Go North Korea Beat Portugal in the World Cup final tomorrow - fbrusch
http://www.outsidethebeltway.com/north-korea-is-telling-its-citizens-that-their-team-is-in-the-world-cup-final/

======
AustinDizzy
The video was deemed fake:

"Hi Moderator of /r/NorthKoreaNews here!

This is bullshit of the highest magnitude.

The South Korean and Japanese press monitor broadcasts from North Korea and
they're silent on this claim. North Korea has already publicly announced their
support for the the South Korean team -
[http://world.kbs.co.kr/english/news/news_IK_detail.htm?No=10...](http://world.kbs.co.kr/english/news/news_IK_detail.htm?No=103338).
Even more importantly the North Koreans are actually able to watch the World
Cup on State TV -
[https://www.youtube.com/watch?v=yPyHoDcwbzE](https://www.youtube.com/watch?v=yPyHoDcwbzE).
Football is extremely popular even in North Korea.
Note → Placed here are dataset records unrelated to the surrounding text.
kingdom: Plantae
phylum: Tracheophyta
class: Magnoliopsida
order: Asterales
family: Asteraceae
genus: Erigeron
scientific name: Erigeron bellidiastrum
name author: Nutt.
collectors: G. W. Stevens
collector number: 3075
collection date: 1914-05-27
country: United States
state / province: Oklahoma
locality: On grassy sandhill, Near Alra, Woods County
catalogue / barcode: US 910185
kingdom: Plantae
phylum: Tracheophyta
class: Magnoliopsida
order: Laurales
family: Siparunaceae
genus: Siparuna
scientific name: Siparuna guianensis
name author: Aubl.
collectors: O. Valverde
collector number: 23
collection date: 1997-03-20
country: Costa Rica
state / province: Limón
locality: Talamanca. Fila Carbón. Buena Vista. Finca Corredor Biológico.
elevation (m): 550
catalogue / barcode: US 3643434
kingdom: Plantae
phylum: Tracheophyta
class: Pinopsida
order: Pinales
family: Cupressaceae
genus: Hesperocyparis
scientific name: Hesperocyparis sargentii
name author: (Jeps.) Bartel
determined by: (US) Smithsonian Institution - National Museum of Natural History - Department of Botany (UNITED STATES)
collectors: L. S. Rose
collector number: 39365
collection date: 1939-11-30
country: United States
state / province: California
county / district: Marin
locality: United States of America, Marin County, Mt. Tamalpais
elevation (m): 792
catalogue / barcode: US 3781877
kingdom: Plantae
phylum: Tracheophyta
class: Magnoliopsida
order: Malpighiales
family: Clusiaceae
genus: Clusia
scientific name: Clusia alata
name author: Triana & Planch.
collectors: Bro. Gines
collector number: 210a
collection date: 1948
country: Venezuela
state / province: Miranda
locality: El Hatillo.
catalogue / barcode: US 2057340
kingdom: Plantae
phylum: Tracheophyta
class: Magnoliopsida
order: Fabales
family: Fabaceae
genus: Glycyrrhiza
The only evidence here is this Youtube video that seems cleverly spliced
together from stock footage of North Korean Media."

via /u/systemstheorist on reddit's /r/wtf. SOURCE:
[http://www.reddit.com/r/WTF/comments/2aij3x/according_to_nor...](http://www.reddit.com/r/WTF/comments/2aij3x/according_to_north_korean_television_their_soccer/civo0wu).

------
memming
This is obviously a fake.